The problem, again, was that increasing the number of processors caused preemptive dispatching to become ever more expensive. But, if you have a lot of processors, is preemptive dispatching really needed? All of the processors are constantly interrupted for I/O and timer events. If there’s only a small number of processors, it could be a while before one of them happens to be interrupted. However, with many processors, the average delay until one of them is naturally interrupted gets shorter and shorter as the number of processors increases. So, here lies the basis of a solution to the problem. If the processors stop interrupting each other when work becomes ready but depend upon some processors looking at the work queue after a naturally occurring interrupt, it would flatten the overhead caused by preemptive dispatching.
However, complete elimination of preemption would be going too far. A mechanism was required to ensure that high-priority work was not delayed too long before being dispatched on some processor. The mechanism that Bernie chose was the “minor timeslice.” That is, the CPU timer is set to a relatively low value so if no other interrupt naturally occurs before the timer expires, then this “timer pop” provides the opportunity to see if there’s higher-priority work that should preempt the currently running work. Bernie invented algorithms to maintain appropriate responsiveness for high-priority work while minimizing the number of extra interrupts caused by these minor timeslice timer pops. Of course, other complexities to the full solution exist that we need not be concerned with here.
What I find so beautiful about this idea is that it’s what I call a “jiu jitsu solution.” Jiu jitsu is said to turn the enemy’s strength against him. I call something a jiu jitsu solution if it takes the underlying problem and uses it as the basis of the solution as Bernie did here.

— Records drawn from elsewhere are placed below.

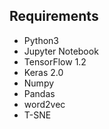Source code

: 
## Requirements
- Python3
- Jupyter Notebook
- TensorFlow  1.2
- Keras 2.0
- Numpy
- Pandas
- word2vec 
- T-SNE
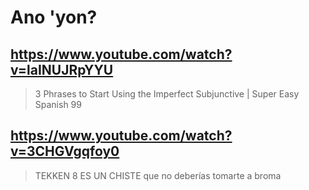 # Ano 'yon?

## https://www.youtube.com/watch?v=laINUJRpYYU

> 3 Phrases to Start Using the Imperfect Subjunctive | Super Easy Spanish 99 

## https://www.youtube.com/watch?v=3CHGVgqfoy0

> TEKKEN 8 ES UN CHISTE que no deberías tomarte a broma 
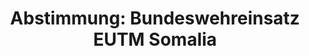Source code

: ---
layout: abstimmung
title: "Abstimmung: Bundeswehreinsatz EUTM Somalia"
categories:
 - Bundeswehr
 - Ausland
tags:
 - EUTM
 - Somalia
 - EU
 - Ausbildung
 - UN

abstimmung:
 legislaturperiode: 18
 bundestagssitzung: 228
 abstimmung: 3
links:
 - title: https://www.bundestag.de/parlament/plenum/abstimmung/abstimmung?id=462
   url: https://www.bundestag.de/parlament/plenum/abstimmung/abstimmung?id=462
 - title: http://www.abgeordnetenwatch.de/bundeswehreinsatz_in_somalia_eutm-1105-862.html
   url: http://www.abgeordnetenwatch.de/bundeswehreinsatz_in_somalia_eutm-1105-862.html
data:
 - title: Abstimmungsergebnis 20170330_3-data.pdf
   url: /res/abstimmungsliste/20170330_3-data.pdf
 - title: Abstimmungsergebnis 20170330_3_xls-data.csv
   url: /res/abstimmungsliste/analyses/20170330_3_xls-data.csv
documents:
 - title: Drucksache 18/11273.pdf
   url: http://dip21.bundestag.de/dip21/btd/18/112/1811273.pdf
   local: /res/abstimmungsdaten/018-228-03/1811273.pdf
 - title: Drucksache 18/11673.pdf
   url: http://dip21.bundestag.de/dip21/btd/18/116/1811673.pdf
   local: /res/abstimmungsdaten/018-228-03/1811673.pdf
preview: |
     Deutscher Bundestag
    
     228. Sitzung des Deutschen Bundestages
     am Donnerstag, 30. März 2017
    
     Endgültiges Ergebnis der Namentlichen Abstimmung Nr. 3
    
     Beschlussempfehlung des Auswärtigen Ausschusses (3. Ausschuss) zu dem Antrag der
     Bundesregierung
     Fortsetzung der Beteiligung bewaffneter deutscher Streitkräfte an der EU-geführten
     Ausbildungs- und Beratungsmission EUTM Somalia
     Drs. 18/11273 und 18/11673
    
     Abgegebene Stimmen insgesamt:
    
     537
    
     Nicht abgegebene Stimmen:
     Ja-Stimmen:
    
     93
     435
    
     Nein-Stimmen:
    
     102
    
     Enthaltungen:
    
     0
    
     Ungültige:
    
     0
    
     Berlin, den 30.03.2017
    
     Beginn: 19:21
     Ende: 19:24
---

With more processors, there’s less need for the expensive shoulder-tapping that is required if there’s only a few processors.
This improved dispatching approach is called reduced preemption. It was extremely effective when it was introduced, and today’s systems of 10 or more processors couldn’t even run without it. It was introduced in MVS V3.1, which was said to have a performance delta of minus-3 percent to plus-12 percent compared to the previous version of MVS. I was asked at the time, “How much of that 12 percent is due to reduced preemption?” My answer was, “15 of that 12. Reduced preemption improves performance by 15 percent on a six-way processor, but other changes cost 3 percent. That is where the plus-12 percent comes from. Reduced preemption does not help a uniprocessor so that’s where the minus-3 percent comes from.”
This was just one of many bumps in the road that MVS has had to get over to maintain its position as the OS that Western Civilization runs on. As time permits and spirit moves, I will try to give the inside story of some of the more interesting ones.
Bob Rogers worked on mainframe system software for 43 years at IBM before retiring as a Distinguished Engineer in 2012. He started with IBM as a computer operator in 1969. After receiving a B.A. in mathematics from Marist College two years later, he became a computer programmer at the IBM Poughkeepsie Programming Center, where he worked on the OS/360 OS. Rogers continued to work on mainframe OS development for his entire career at IBM. He contributed to the transitions to XA-370 and ESA/370, and was lead software designer for the transition to the 64-bit z/Architecture. More recently, he implemented the support for single z/OS images with more than 16 CPUs and was a lead designer of the z/OS support for the zAAP and zIIP specialty engines. He has been a popular and frequent speaker at SHARE for many years.